SC Johnson launches initiative to combat mosquito-borne diseases

In 2013, India's dengue rate was the highest that it had been in six years, was the first country to implement the company’s disease prevention program and reached nearly six billion people with awareness and prevention messages


Paya Samariya, face and hero of the campaign

Mosquito-borne diseases, such as dengue and malaria, affect millions of adults and children globally each year. According to the World Health Organization (WHO), the incidence of dengue has increased 30-fold in the past 50 years.

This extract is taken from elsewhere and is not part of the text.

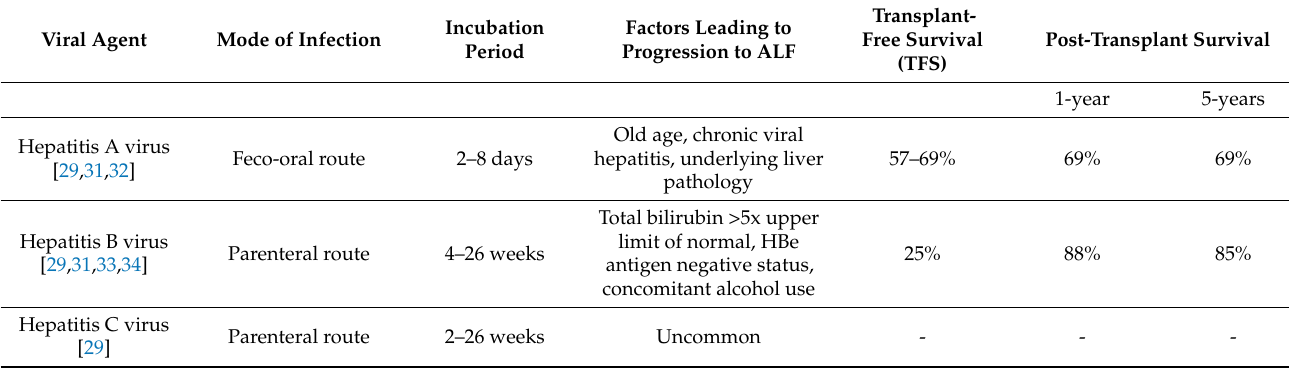
Table 3. Clinical outcomes of acute viral hepatitis-related acute liver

SC Johnson, the global leader in pest control, recognizes the need to address this threat and has expanded its commitment to disease prevention with programming efforts this year in India, Malaysia, Indonesia, Brazil, the Philippines, Mexico, Costa Rica and Vietnam.

Through a mix of grassroots education and powerful partnerships with local nongovernmental organizations (NGOs), SC Johnson teams have engaged local communities to help fight the spread of dengue and malaria by inspiring people to take action against the issue.

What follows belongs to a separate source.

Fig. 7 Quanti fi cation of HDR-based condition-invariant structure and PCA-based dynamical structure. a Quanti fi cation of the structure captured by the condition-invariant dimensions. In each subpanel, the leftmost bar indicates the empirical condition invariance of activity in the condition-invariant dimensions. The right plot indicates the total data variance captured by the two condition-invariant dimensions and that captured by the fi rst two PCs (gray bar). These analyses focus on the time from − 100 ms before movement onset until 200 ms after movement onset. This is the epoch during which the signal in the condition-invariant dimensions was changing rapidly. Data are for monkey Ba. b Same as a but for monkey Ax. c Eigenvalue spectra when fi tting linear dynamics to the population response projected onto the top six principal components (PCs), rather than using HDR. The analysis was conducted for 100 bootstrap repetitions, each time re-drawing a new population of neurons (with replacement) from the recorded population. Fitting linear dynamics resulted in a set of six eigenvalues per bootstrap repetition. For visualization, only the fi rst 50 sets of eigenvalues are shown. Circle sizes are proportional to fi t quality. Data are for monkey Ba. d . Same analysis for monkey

"SC Johnson is committed to disease prevention and to helping families fight dengue and malaria," said Mr Kelly M Semrau, senior vice president - Global Corporate Affairs, Communication & Sustainability for SC Johnson. "As a global citizen and expert in pest control products, we have a responsibility to play a key role in increasing awareness of these diseases in communities around the world and providing access to quality education resources."

Several markets, including Indonesia, Malaysia and the Philippines, have enacted successful disease prevention campaigns over the past several years. In 2013, the company implemented a global campaign. "Fight Dengue for Your Family" is a global program that serves as a call-to-action, motivating families to take precautionary measures on disease prevention and to make a difference in the lives of children.

Payal Samariya, a 12-year-old student who saw her friend suffer with dengue, served as the face and hero of the campaign. The program focused on dengue awareness efforts throughout India with the help of the Voluntary Health Association of India (VHAI), a non-profit organization that links more than 4,500 health and developmental organizations across the country.